Task: Task is not widely concept used worldwide. when program instruction is loaded into memory people do call as process or task. Task and Process are synonyms nowadays.
A process invokes or initiates a program. It is an instance of a program that can be multiple and running the same application. A thread is the smallest unit of execution that lies within the process. A process can have multiple threads running. An execution of thread results in a task. Hence, in a multithreading environment, multithreading takes place.
A program in execution is known as process. A program can have any number of processes. Every process has its own address space.
Threads uses address spaces of the process. The difference between a thread and a process is, when the CPU switches from one process to another the current information needs to be saved in Process Descriptor and load the information of a new process. Switching from one thread to another is simple.
A task is simply a set of instructions loaded into the memory. Threads can themselves split themselves into two or more simultaneously running tasks.
for more Understanding refer the link: http://www.careerride.com/os-thread-process-and-task.aspx
Wikipedia sums it up quite nicely:
Threads compared with processes
Threads differ from traditional multitasking operating system processes in that:
processes are typically independent, while threads exist as
subsets of a process
processes carry considerable state information, whereas multiple
threads within a process share state
as well as memory and other resources
processes have separate address spaces, whereas threads share their
address space
processes interact only through system-provided inter-process
communication mechanisms.
Context switching between threads in the same process is
typically faster than context
switching between processes.
Systems like Windows NT and OS/2 are said to have "cheap" threads and "expensive" processes; in other operating systems there is not so great a difference except the cost of address space switch which implies a TLB flush.
Task and process are used synonymously.
from wiki clear explanation
1:1 (Kernel-level threading)
Threads created by the user are in 1-1 correspondence with schedulable entities in the kernel.[3] This is the simplest possible threading implementation. Win32 used this approach from the start. On Linux, the usual C library implements this approach (via the NPTL or older LinuxThreads). The same approach is used by Solaris, NetBSD and FreeBSD.
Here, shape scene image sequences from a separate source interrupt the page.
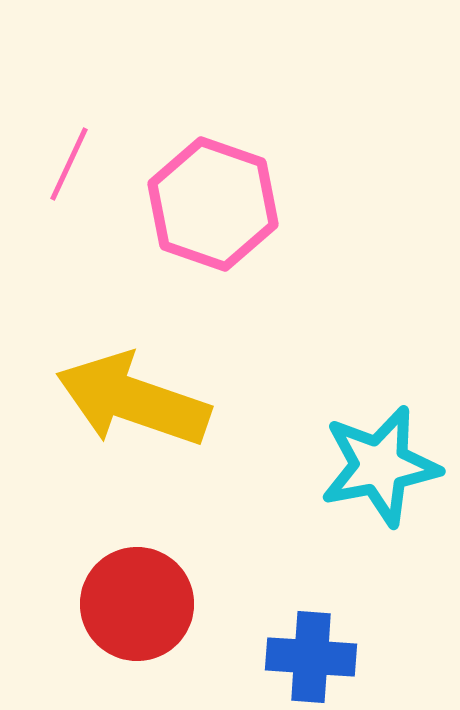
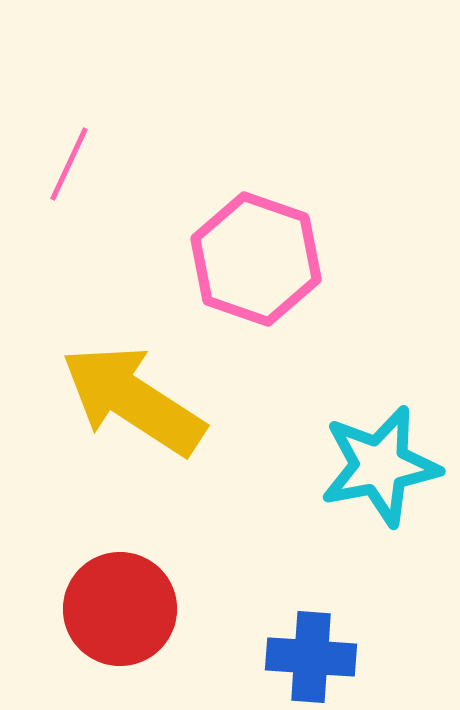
pink hexagon: moved 43 px right, 55 px down
yellow arrow: rotated 14 degrees clockwise
red circle: moved 17 px left, 5 px down
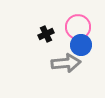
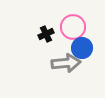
pink circle: moved 5 px left
blue circle: moved 1 px right, 3 px down
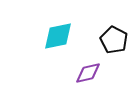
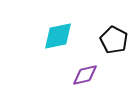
purple diamond: moved 3 px left, 2 px down
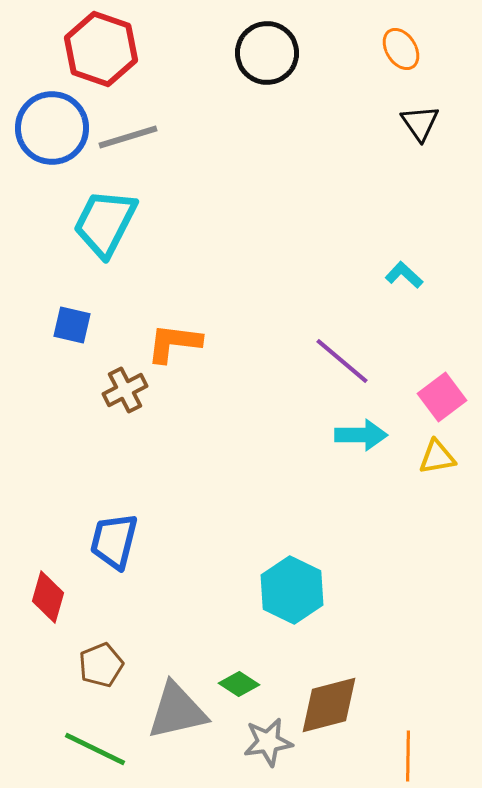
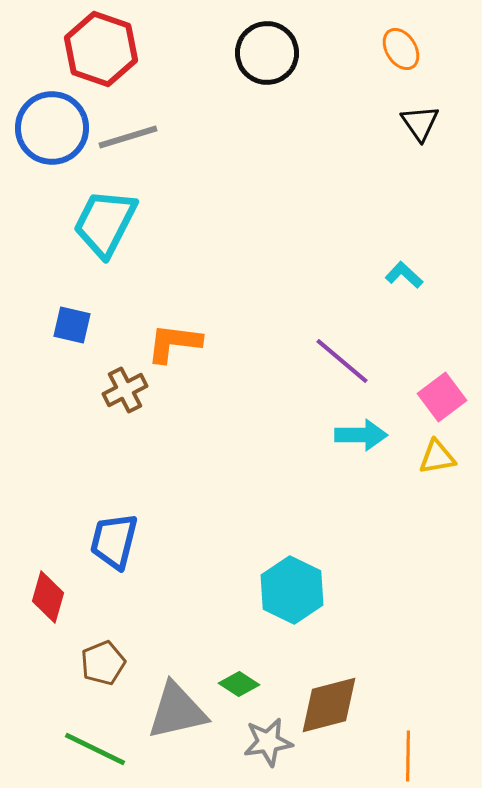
brown pentagon: moved 2 px right, 2 px up
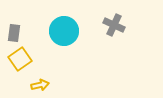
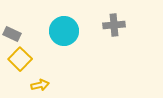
gray cross: rotated 30 degrees counterclockwise
gray rectangle: moved 2 px left, 1 px down; rotated 72 degrees counterclockwise
yellow square: rotated 10 degrees counterclockwise
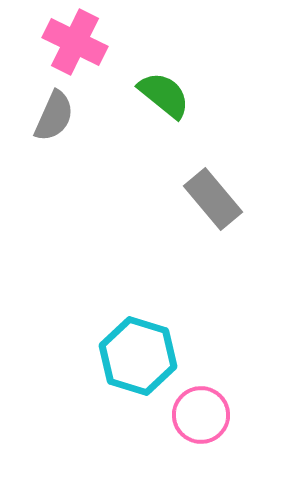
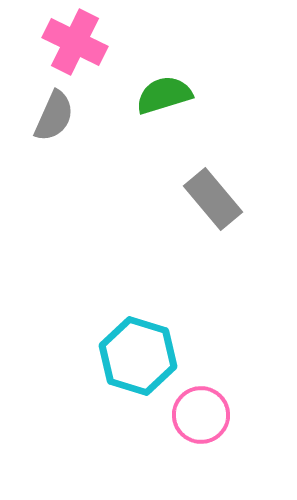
green semicircle: rotated 56 degrees counterclockwise
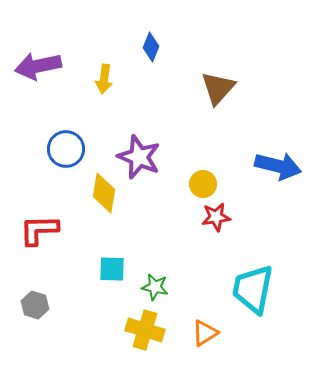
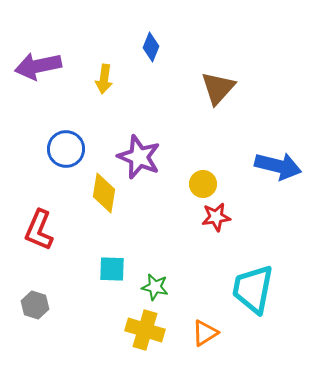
red L-shape: rotated 66 degrees counterclockwise
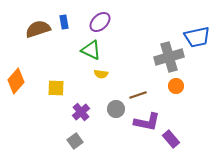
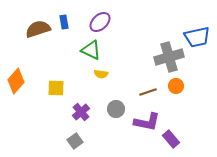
brown line: moved 10 px right, 3 px up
N:1 (User-level threading)
An N:1 model implies that all application-level threads map to a single kernel-level scheduled entity;[3] the kernel has no knowledge of the application threads. With this approach, context switching can be done very quickly and, in addition, it can be implemented even on simple kernels which do not support threading. One of the major drawbacks however is that it cannot benefit from the hardware acceleration on multi-threaded processors or multi-processor computers: there is never more than one thread being scheduled at the same time.[3] For example: If one of the threads needs to execute an I/O request, the whole process is blocked and the threading advantage cannot be utilized. The GNU Portable Threads uses User-level threading, as does State Threads.
M:N (Hybrid threading)
M:N maps some M number of application threads onto some N number of kernel entities,[3] or "virtual processors." This is a compromise between kernel-level ("1:1") and user-level ("N:1") threading. In general, "M:N" threading systems are more complex to implement than either kernel or user threads, because changes to both kernel and user-space code are required. In the M:N implementation, the threading library is responsible for scheduling user threads on the available schedulable entities; this makes context switching of threads very fast, as it avoids system calls. However, this increases complexity and the likelihood of priority inversion, as well as suboptimal scheduling without extensive (and expensive) coordination between the userland scheduler and the kernel scheduler.